- _Your assignment_:
Reproduce verbatim, line by line, everything from the line containing "right hip: (148, 234)" to the last line of the listing below; add nothing.

- _Supplied entries_:
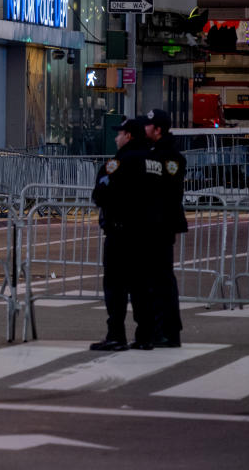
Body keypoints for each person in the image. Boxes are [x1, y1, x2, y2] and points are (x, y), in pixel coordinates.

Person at [90, 117, 158, 351]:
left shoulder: (118, 163)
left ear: (128, 136)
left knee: (116, 287)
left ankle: (116, 335)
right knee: (142, 287)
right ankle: (145, 336)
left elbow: (101, 194)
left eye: (119, 134)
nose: (117, 138)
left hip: (122, 233)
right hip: (148, 234)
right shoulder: (155, 162)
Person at [141, 108, 187, 347]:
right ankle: (164, 329)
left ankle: (167, 331)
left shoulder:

- _Answer to this task_:
right hip: (148, 234)
right shoulder: (155, 162)
Person at [141, 108, 187, 347]:
right ankle: (164, 329)
left ankle: (167, 331)
left shoulder:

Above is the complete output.